> Tasks:
a. In the post about Python logging configuration, what is the backupCount value for the file handler?
b. Write out the part of the post about Python logging configuration that starts with "[logger_sampleLogger]" and goes on through "args=(sys.stdout,)".

> Passage provided:
^^^^^^^^^^^^^^^^

1

I use logging library in python via conf file setting from this link https://realpython.com/python-logging/ and I write this codes:

log.conf.conf :

[loggers]
keys=root, sampleLogger

[handlers]
keys= consoleHandler, fileHandler

[formatters]
keys=fileFormatter, consoleFormatter

[logger_root]
level=DEBUG
handlers=fileHandler,consoleHandler

[logger_sampleLogger]
level=DEBUG
handlers=consoleHandler
qualname=sampleLogger
propagate=0

[handler_consoleHandler]
class=StreamHandler
level=INFO
formatter=consoleFormatter
args=(sys.stdout,)

[handler_fileHandler]
class=handlers.TimedRotatingFileHandler
interval=midnight
backupCount=5
formatter=fileFormatter
level=DEBUG
args=('../logs/log.log',)

[formatter_fileFormatter]
format=%(asctime)s - %(name)s - %(levelname)s - %(message)s

[formatter_consoleFormatter]
format=%(message)s 


main.py:

logging.config.fileConfig(fname='../configs/log_conf.conf',
                          disable_existing_loggers=False)

^^^^^^^^^^^^^^^^

Saved entries
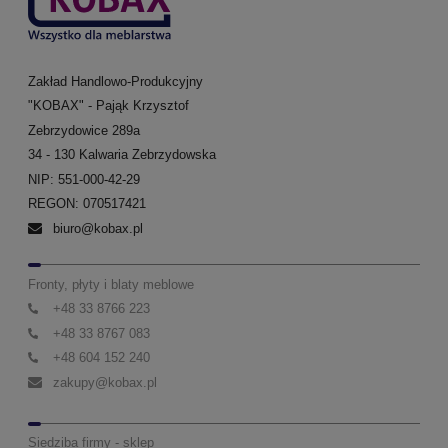
Zakład Handlowo-Produkcyjny
"KOBAX" - Pająk Krzysztof
Zebrzydowice 289a
34 - 130 Kalwaria Zebrzydowska
NIP: 551-000-42-29
REGON: 070517421
biuro@kobax.pl
Fronty, płyty i blaty meblowe
+48 33 8766 223
+48 33 8767 083
+48 604 152 240
zakupy@kobax.pl
Siedziba firmy - sklep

^^^^^^^^^^^^^^^^

> Answers to the tasks:
a. 5

b.
[logger_sampleLogger]
level=DEBUG
handlers=consoleHandler
qualname=sampleLogger
propagate=0

[handler_consoleHandler]
class=StreamHandler
level=INFO
formatter=consoleFormatter
args=(sys.stdout,)